When it comes to mediation, the size of the business doesn’t matter. Differences between colleagues in a smaller business can have just as much of a detrimental impact as in a larger organisation. Left unaddressed, relatively minor disagreements can escalate and cause fundamental damage to your business.

The process addresses issues before they become protracted grievance or disciplinary matters – it leaves practice managers to focus on their day job, so that productivity is not adversely affected. Whilst your staff will be trained, encouraged and passionate to provide the highest levels of care to your clients, inter-staff conflict is often left to fester, with damaging results. Staff disputes inevitably result in staff absence and spikes in attrition rates. In the worst case scenarios they end in costly litigation

Early intervention means that your practice is less likely to experience staff absence and staff turnover, so avoiding the resultant exit or recruitment costs. There are fewer layers of formality in mediation, and as it is participant-led, employees should feel a greater sense of ownership and satisfaction compared to a management-imposed decision

Empowering employees to make their own decisions in this way leads to a reduction in litigation and encourages co-operation in the future between participants and amongst the workforce in general. Mediation works for conflict in relationships between two colleagues, either peer to peer or supervisor to supervisee.
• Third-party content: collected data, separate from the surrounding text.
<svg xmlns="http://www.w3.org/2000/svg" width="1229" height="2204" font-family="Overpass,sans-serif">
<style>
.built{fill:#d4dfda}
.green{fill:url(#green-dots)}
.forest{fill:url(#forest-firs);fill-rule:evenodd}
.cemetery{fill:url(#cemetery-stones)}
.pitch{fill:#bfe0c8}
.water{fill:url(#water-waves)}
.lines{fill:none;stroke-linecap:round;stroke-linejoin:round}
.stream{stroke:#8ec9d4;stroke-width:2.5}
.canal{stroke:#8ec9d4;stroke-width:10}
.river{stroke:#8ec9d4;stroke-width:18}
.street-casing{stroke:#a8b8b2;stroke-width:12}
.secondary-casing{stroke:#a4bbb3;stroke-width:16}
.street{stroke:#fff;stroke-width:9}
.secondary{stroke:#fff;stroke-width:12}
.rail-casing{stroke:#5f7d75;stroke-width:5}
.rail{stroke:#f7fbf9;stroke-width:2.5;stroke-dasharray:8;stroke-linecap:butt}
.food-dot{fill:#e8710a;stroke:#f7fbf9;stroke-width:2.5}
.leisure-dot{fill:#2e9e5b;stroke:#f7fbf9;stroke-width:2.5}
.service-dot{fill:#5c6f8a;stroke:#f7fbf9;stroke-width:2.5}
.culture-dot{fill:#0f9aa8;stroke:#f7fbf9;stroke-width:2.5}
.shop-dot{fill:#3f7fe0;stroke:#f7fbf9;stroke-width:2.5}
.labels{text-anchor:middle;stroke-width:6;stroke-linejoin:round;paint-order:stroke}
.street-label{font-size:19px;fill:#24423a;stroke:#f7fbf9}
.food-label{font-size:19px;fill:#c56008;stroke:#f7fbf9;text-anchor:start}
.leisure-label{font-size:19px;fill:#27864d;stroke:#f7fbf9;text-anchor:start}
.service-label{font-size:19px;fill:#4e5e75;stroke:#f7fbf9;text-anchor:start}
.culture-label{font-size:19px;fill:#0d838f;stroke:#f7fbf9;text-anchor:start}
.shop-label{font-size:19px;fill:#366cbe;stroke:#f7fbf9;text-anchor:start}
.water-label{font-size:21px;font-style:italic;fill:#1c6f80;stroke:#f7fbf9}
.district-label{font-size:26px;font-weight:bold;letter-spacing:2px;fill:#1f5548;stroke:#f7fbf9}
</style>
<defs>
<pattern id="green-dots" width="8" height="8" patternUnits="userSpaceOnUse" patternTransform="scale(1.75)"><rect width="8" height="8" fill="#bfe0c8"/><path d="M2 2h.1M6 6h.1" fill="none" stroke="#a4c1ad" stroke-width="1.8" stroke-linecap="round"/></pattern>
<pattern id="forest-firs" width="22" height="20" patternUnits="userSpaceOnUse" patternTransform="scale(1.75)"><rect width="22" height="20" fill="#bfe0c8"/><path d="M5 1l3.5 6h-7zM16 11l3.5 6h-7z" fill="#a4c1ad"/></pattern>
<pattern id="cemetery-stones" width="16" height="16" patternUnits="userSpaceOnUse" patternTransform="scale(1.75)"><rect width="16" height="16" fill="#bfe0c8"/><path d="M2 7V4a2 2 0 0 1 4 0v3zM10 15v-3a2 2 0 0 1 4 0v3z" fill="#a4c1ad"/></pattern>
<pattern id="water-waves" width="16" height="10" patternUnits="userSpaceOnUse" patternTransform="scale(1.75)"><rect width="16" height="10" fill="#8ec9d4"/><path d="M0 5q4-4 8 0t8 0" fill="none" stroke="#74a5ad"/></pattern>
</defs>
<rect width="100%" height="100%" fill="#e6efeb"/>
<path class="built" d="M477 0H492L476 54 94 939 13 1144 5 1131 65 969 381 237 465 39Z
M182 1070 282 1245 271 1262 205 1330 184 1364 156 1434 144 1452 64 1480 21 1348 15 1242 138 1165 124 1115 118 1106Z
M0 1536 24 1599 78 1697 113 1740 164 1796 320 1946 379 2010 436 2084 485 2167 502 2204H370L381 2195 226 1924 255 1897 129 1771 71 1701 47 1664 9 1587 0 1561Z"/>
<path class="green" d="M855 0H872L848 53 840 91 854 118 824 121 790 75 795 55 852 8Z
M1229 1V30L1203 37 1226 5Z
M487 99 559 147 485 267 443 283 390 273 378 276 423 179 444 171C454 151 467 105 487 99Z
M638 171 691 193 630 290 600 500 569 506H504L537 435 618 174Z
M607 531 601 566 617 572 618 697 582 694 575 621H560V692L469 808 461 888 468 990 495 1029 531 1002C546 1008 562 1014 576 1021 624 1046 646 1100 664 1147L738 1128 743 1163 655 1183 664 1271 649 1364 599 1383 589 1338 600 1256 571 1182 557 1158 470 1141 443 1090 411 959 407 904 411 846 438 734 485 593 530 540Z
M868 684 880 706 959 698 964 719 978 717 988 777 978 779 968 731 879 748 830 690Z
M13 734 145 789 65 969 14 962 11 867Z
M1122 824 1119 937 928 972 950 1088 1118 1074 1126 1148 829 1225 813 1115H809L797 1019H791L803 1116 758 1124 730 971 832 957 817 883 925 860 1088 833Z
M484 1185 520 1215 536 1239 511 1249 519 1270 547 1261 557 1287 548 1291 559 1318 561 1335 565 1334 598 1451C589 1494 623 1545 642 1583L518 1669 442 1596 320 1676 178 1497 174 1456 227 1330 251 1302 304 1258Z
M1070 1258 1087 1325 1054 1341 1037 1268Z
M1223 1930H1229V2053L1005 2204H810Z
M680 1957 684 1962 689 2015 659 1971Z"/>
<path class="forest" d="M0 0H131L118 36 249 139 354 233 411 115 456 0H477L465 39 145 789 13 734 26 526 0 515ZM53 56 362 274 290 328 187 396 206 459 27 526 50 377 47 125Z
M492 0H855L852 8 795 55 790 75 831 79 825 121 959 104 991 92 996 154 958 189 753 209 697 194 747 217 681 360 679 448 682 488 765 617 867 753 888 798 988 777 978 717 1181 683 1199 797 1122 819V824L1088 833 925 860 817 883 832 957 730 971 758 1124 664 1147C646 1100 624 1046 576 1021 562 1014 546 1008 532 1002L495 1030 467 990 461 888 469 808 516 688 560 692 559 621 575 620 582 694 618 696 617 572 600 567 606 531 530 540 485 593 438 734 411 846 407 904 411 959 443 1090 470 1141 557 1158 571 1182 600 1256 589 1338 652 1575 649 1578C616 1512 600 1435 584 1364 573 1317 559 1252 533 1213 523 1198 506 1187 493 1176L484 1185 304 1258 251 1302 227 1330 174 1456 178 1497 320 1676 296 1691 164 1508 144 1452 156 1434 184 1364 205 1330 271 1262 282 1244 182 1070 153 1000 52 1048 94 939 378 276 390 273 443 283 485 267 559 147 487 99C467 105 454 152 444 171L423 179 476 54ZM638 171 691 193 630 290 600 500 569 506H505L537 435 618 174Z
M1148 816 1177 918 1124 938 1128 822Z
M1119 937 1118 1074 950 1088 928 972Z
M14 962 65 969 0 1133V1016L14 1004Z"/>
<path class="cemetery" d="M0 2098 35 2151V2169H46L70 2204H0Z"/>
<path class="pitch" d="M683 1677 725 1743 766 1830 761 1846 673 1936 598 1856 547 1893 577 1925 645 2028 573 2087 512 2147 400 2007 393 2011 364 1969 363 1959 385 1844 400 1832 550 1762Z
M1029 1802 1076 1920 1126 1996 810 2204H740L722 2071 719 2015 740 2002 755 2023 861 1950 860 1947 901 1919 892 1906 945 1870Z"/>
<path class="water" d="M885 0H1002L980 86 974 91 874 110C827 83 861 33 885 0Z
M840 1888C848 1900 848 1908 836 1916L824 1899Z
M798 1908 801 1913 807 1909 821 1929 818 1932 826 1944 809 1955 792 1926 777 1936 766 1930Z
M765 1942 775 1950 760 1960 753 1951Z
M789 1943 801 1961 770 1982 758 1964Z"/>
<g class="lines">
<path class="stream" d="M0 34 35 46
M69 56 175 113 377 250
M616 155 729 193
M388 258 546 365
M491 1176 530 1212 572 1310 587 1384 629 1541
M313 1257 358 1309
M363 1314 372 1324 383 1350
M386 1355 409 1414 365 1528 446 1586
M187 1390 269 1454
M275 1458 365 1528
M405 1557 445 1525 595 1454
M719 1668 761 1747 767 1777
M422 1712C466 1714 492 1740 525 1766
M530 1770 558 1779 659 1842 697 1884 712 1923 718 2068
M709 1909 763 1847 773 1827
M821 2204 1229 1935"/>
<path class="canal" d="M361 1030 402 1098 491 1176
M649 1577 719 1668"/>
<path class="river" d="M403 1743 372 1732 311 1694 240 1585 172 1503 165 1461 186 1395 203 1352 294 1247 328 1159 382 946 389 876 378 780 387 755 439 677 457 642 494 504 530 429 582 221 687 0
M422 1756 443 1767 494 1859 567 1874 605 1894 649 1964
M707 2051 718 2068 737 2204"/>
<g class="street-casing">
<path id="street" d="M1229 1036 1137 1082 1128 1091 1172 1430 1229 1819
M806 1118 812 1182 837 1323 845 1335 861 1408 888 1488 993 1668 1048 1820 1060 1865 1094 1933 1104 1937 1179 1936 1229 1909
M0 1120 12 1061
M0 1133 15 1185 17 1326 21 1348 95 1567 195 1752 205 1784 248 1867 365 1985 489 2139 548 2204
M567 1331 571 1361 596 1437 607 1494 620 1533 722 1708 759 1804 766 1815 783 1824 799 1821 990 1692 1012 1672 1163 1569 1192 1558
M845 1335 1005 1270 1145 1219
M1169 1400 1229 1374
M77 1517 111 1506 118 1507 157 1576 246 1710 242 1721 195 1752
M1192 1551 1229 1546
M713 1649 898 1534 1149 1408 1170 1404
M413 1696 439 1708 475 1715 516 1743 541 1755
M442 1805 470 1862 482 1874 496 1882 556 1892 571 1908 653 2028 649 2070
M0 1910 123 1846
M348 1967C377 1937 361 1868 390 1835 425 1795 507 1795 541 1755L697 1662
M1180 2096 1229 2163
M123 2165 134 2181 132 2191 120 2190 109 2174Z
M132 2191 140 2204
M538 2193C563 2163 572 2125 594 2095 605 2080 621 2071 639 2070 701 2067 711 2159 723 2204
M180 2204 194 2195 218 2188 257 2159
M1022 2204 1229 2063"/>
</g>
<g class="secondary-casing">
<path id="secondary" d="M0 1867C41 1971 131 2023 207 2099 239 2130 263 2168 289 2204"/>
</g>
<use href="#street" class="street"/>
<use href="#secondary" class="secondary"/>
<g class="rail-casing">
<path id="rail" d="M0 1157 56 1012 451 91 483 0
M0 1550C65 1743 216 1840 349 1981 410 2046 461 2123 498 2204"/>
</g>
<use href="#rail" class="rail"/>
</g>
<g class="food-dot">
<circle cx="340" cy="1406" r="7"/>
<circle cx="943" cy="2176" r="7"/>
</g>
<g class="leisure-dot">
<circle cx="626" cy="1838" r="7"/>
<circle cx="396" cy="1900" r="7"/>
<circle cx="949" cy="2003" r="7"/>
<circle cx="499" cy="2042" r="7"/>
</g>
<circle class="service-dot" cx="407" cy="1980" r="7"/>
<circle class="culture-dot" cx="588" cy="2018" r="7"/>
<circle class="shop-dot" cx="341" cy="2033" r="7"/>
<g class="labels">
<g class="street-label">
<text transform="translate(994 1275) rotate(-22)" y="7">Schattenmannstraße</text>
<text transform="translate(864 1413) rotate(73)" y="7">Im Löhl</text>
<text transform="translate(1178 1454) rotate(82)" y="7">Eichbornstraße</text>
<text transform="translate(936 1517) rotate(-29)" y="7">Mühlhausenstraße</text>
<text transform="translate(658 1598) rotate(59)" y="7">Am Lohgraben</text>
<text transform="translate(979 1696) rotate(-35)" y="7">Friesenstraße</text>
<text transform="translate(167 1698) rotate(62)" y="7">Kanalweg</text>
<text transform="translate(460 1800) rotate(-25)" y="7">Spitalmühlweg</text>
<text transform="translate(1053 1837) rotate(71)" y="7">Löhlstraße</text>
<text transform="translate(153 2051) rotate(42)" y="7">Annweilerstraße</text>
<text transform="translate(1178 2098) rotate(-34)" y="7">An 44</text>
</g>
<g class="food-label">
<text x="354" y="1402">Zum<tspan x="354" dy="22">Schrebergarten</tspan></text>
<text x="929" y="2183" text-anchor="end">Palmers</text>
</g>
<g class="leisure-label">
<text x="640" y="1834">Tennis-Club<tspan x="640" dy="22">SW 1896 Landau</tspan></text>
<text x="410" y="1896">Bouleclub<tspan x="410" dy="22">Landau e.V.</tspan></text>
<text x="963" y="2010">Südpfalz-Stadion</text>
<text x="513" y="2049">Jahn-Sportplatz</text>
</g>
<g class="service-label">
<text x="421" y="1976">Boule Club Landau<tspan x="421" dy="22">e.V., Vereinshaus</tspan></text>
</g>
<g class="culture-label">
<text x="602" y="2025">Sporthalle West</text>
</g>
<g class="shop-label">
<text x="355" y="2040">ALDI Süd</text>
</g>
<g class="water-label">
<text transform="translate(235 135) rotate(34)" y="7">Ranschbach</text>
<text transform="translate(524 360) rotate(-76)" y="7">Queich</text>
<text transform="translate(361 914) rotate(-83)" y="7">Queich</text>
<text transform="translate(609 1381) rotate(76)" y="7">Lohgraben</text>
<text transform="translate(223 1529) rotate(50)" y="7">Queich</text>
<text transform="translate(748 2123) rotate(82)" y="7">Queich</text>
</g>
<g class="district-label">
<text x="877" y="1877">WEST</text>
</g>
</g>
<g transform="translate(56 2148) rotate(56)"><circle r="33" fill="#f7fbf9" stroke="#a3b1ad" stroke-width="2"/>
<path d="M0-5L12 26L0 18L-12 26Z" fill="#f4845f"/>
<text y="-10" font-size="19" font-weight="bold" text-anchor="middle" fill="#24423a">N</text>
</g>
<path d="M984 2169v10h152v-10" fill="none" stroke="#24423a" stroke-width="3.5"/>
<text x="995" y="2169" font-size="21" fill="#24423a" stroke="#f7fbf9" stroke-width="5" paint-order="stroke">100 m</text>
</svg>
Likewise, taking swift action to address ongoing tensions and an early intervention strategy can aid in avoiding protracted grievances or disciplinary proceedings. This is particularly the case where the issues at play are, in essence, a difference in personality or working style.

Commonly, differences in approach to work, particularly in managerial and line report interactions, are inaccurately interpreted as bullying. Had discussions taken place at any earlier stage, such perceptions could have been addressed and the friction “nipped in the bud”.

When will workplace mediation not be suitable?

Workplace mediation is not appropriate for team issues. Instead, these may benefit from facilitated sessions to air and address conflict between several colleagues or managers.

It is not suitable for serious disciplinary matters, such as potential gross misconduct situations or serious allegations of discrimination. It is also not applicable for disputes over employment contract terms and conditions – either individual or collective.